Ok op so, you're going to finish with mm. Have you ever tried to do this- do you think it will be a straight forward break or will he make it hard?

Bonsoir · 18/02/2014 09:25

It's very unfair to think that the OP will or should find a solution to her six-year problem after a couple of days of this thread! Let alone enact it.

mammadiggingdeep · 18/02/2014 09:46

Of course not bonsoir. However, the only time she seems to have really engaged is to respond to AF.

I don't get what she wanted from this thread.

I'm not knocking the op I just don't get it.

Bonsoir · 18/02/2014 09:49

I think she probably wanted to know whether someone could come up with a good original idea for solving her problem!

No-one has. But it was worth a try (and it certainly didn't deserve all the hatred and vitriol she received).

Theconstantlygardening · 18/02/2014 09:52

mamma- when you say you don't know what she wanted from the thread, are you being provocative or do you mean what you wrote?

If, by saying you don't know what she wanted from the thread, you mean she hasn't posted and thanked everyone profusely for the advice, and told us what she is planning on doing, then that's your own needs surely not being met?

Posters don't have to act on anything anyone suggests or even agree with suggestions made. It's quite possible for posters to read and reflect off the forum. No one who posts responses has any right to an answer, or a thanks.

Bonsoir · 18/02/2014 09:53

A (childhood) friend of my DP is 48 and has been married for years to a woman he met when he was 18. They have two daughters. The friend also has an OW - he is a surgeon and the OW is his assistant. They have been together for ten years and the whole hospital knows it. The OW is married and has DC.

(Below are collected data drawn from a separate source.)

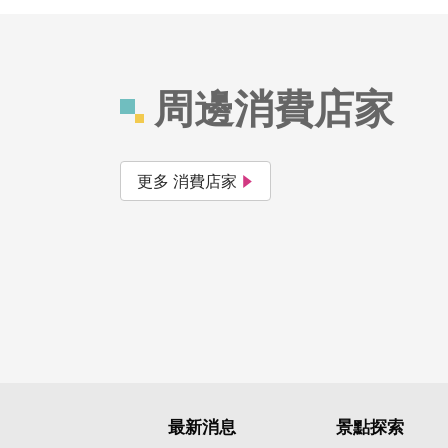
周邊消費店家
更多 消費店家
最新消息
景點探索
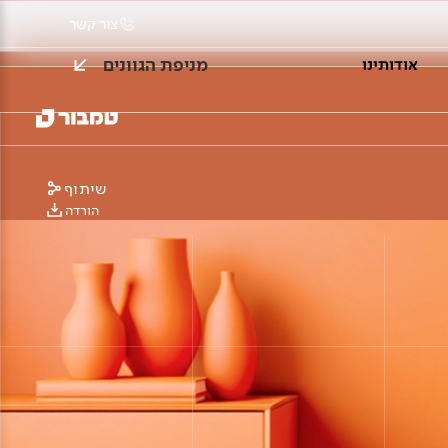
צור קשר
מניפת הגוונים
אודותינו
שיתוף
הורדה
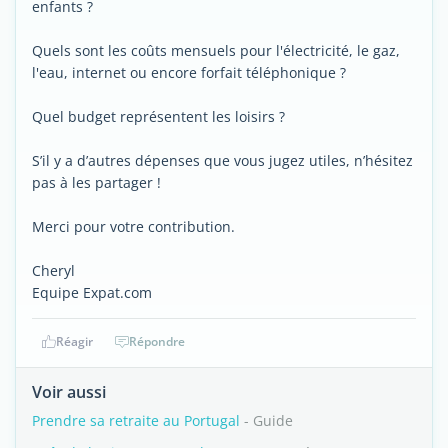
enfants ?
Quels sont les coûts mensuels pour l'électricité, le gaz,
l'eau, internet ou encore forfait téléphonique ?
Quel budget représentent les loisirs ?
S’il y a d’autres dépenses que vous jugez utiles, n’hésitez
pas à les partager !
Merci pour votre contribution.
Cheryl
Equipe Expat.com
Réagir
Répondre
Voir aussi
Prendre sa retraite au Portugal
- Guide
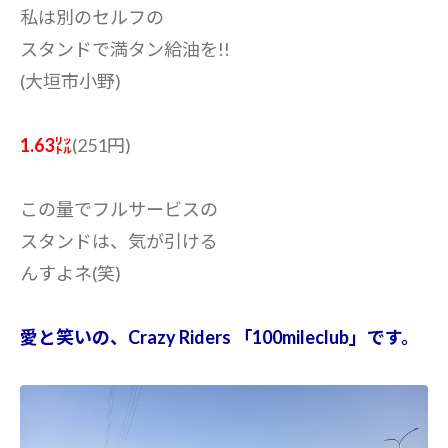
私は別のセルフの
スタンドで満タン給油を!!
(大垣市小野)
1.63㍑
(251円)
この量でフルサービスの
スタンドは、気が引ける
んすよネ(笑)
愛と笑いの、Crazy Riders 「100mileclub」です。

DP's friend isn't particularly happy or proud of the situation but he doesn't know how to resolve it. Both women are an absolutely integral part of his life and who he is. He cannot give just one of them up for the other. He really needs to give both of them up and find a single women who can meet all his needs, but the chances of that are nil.

Life isn't always easy.

Theconstantlygardening · 18/02/2014 10:06

Ah.. that's the French for you :)

Bonsoir · 18/02/2014 10:09

Yup. Apparently it's very common among HCPs - hospitals and clinics are professionally deeply incestuous.

Theconstantlygardening · 18/02/2014 10:14

It's dealing with death all day that does it- just like during the war(s).

Bonsoir · 18/02/2014 10:16

The friend in question doesn't have that excuse - he's an orthopaedic surgeon and spends his days repairing Achilles' tendons and doing hip replacements!

He admits it's very boring and repetitive - I think that's got more to do with it!

CharleneFarrell · 18/02/2014 11:07

The DC's don't always get hurt. It depends on how the adults handle it.
Some women are so preoccupied with their hatred of their X that they put their DC in very difficult positions.

mammadiggingdeep · 18/02/2014 12:22

No, I mean that I don't get the thread- sorry. Maybe I'm thick?? Genuinely.

Theconstantlygardening · 18/02/2014 12:31

what is there not to get??????

QueenoftheSarf · 18/02/2014 12:36

The fact that affairs never reflect what real life with that other person would actually be like in large part explains why people are often prepared to stay in them for so long.